▶ _INSTRUCTIONS FOR THE TASK_: If a line in the data holds the string "print", list it.

[Bounding box coordinates]
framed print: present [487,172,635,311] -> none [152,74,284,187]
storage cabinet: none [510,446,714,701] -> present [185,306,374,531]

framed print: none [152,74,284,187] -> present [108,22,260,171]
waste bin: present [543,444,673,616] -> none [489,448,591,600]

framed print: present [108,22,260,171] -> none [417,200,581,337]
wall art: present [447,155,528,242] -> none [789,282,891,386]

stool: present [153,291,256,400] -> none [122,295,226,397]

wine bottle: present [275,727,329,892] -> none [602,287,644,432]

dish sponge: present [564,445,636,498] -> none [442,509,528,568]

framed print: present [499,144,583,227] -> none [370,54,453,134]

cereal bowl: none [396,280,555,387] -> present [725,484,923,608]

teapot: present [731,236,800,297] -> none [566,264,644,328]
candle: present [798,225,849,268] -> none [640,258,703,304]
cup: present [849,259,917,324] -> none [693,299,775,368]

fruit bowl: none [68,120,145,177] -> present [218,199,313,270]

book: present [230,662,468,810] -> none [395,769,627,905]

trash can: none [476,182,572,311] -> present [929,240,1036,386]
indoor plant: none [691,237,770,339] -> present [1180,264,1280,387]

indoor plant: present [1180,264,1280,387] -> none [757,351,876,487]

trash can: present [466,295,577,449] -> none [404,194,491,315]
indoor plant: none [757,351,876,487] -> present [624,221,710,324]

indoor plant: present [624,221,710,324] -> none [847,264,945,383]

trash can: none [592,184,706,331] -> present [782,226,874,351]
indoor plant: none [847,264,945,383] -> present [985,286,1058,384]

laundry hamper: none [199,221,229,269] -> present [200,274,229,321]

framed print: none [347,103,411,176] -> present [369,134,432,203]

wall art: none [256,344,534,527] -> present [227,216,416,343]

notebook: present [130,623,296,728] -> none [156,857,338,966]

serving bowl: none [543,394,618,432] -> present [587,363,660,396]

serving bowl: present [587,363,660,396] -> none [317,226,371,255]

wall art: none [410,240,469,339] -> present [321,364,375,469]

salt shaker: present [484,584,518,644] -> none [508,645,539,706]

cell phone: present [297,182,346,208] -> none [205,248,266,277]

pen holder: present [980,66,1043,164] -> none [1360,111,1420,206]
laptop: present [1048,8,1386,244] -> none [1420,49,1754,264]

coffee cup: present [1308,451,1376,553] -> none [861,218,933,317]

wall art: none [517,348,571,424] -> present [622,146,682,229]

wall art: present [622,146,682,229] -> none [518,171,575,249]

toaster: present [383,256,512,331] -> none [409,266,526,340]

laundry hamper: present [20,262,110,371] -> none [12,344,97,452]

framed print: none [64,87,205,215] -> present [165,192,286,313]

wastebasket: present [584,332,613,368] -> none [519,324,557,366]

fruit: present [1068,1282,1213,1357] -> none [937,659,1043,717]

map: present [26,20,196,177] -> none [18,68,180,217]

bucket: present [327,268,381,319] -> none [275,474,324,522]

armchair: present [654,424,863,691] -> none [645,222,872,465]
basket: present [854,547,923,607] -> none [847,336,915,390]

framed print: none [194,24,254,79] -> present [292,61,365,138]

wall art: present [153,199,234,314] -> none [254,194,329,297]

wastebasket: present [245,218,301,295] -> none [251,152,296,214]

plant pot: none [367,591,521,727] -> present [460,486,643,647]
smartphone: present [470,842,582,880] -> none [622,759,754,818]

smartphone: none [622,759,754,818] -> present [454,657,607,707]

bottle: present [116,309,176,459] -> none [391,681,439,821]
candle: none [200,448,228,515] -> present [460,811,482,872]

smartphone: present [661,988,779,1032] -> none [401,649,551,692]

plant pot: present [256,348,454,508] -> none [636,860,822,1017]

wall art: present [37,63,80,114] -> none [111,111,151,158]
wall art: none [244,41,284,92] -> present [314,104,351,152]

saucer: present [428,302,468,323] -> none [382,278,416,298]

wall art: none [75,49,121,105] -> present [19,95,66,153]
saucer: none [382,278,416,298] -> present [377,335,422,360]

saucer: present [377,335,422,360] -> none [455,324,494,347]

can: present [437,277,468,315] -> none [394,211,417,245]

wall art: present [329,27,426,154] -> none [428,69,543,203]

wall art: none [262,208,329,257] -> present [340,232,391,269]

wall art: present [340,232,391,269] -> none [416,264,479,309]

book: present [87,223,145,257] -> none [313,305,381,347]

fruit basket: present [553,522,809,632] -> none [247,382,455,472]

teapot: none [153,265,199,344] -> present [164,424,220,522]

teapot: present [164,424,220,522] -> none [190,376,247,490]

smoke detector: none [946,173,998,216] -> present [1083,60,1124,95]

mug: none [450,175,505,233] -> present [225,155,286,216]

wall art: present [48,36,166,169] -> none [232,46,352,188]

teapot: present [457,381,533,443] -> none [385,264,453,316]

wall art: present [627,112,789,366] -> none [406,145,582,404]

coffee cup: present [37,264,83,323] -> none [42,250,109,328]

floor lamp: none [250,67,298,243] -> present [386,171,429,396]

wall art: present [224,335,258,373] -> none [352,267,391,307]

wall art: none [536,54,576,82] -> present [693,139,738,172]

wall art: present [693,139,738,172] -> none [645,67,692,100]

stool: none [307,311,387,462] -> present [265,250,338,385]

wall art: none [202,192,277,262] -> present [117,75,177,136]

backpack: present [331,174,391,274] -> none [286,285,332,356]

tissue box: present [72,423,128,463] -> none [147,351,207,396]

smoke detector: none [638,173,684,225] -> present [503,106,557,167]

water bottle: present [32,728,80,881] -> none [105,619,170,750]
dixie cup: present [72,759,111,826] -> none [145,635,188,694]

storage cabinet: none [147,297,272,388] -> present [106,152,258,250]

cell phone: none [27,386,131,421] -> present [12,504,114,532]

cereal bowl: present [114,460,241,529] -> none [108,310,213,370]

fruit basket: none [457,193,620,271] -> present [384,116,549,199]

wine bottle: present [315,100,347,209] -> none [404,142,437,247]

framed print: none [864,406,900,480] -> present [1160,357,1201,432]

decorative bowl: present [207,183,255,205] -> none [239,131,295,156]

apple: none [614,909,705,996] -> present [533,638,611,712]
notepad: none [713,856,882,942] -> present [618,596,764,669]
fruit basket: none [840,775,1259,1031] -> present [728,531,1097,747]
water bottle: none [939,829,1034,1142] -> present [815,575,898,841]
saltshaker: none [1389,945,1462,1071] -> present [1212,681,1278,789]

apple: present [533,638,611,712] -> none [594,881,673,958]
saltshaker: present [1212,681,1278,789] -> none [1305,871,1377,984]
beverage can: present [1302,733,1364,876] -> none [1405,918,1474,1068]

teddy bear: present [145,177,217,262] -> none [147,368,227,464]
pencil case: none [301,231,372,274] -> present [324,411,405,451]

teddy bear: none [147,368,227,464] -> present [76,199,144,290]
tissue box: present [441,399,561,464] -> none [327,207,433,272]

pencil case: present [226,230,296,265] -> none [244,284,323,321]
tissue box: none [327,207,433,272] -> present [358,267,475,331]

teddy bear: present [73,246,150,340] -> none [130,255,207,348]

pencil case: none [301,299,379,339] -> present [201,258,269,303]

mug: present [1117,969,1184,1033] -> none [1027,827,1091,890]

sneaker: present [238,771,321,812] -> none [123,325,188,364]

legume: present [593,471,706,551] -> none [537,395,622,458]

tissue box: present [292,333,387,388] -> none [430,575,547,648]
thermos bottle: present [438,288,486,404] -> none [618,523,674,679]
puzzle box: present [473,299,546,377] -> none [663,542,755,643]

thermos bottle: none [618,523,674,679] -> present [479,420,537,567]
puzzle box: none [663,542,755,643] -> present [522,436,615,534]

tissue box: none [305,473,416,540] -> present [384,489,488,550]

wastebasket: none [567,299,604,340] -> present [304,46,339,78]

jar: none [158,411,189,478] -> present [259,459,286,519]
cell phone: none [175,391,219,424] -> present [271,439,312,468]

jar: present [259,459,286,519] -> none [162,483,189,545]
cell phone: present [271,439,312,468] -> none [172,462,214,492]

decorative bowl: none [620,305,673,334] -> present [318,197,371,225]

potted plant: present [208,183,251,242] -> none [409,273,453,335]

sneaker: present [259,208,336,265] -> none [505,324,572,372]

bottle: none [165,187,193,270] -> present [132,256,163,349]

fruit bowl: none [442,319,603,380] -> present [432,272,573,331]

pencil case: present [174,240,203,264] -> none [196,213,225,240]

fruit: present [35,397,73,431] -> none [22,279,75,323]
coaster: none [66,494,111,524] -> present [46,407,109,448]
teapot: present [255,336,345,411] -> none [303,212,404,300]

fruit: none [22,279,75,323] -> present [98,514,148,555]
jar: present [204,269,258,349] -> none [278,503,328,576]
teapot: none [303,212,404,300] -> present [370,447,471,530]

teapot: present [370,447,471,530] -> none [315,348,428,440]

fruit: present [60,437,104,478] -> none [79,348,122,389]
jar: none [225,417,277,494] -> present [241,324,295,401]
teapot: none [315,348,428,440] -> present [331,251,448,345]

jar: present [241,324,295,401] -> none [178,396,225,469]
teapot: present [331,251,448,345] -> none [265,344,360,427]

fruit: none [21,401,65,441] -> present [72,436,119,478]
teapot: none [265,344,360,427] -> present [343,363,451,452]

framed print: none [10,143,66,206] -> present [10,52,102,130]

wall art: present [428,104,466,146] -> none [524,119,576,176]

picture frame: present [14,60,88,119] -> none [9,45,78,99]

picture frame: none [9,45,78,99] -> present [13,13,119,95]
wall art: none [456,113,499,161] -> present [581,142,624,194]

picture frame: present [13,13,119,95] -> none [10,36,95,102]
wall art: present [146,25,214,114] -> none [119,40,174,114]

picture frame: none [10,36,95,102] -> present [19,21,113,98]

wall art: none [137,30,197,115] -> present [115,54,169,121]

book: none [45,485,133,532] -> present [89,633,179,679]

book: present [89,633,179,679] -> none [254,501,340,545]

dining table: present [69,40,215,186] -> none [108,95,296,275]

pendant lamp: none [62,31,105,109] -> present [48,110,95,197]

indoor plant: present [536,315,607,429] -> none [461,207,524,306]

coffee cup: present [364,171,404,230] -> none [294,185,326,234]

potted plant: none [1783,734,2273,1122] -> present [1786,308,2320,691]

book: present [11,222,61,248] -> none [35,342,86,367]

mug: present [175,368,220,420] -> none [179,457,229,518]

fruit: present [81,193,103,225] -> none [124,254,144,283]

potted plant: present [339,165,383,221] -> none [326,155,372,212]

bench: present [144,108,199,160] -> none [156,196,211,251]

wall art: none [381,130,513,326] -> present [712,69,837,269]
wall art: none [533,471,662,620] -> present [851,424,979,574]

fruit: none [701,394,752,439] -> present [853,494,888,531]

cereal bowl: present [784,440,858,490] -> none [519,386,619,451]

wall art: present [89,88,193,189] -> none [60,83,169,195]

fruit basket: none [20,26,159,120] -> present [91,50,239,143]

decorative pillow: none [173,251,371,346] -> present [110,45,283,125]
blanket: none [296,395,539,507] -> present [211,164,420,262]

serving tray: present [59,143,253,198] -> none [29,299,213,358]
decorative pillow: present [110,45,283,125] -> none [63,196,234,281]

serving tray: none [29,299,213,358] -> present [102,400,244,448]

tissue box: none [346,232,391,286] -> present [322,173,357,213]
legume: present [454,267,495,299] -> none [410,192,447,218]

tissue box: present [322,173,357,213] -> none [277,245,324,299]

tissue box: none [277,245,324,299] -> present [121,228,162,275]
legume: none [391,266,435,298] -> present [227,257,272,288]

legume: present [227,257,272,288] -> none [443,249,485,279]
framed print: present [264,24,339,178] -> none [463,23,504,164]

▶ _ANSWER TO THIS TASK_:
framed print: present [487,172,635,311] -> none [152,74,284,187]
framed print: none [152,74,284,187] -> present [108,22,260,171]
framed print: present [108,22,260,171] -> none [417,200,581,337]
framed print: present [499,144,583,227] -> none [370,54,453,134]
framed print: none [347,103,411,176] -> present [369,134,432,203]
framed print: none [64,87,205,215] -> present [165,192,286,313]
framed print: none [194,24,254,79] -> present [292,61,365,138]
framed print: none [864,406,900,480] -> present [1160,357,1201,432]
framed print: none [10,143,66,206] -> present [10,52,102,130]
framed print: present [264,24,339,178] -> none [463,23,504,164]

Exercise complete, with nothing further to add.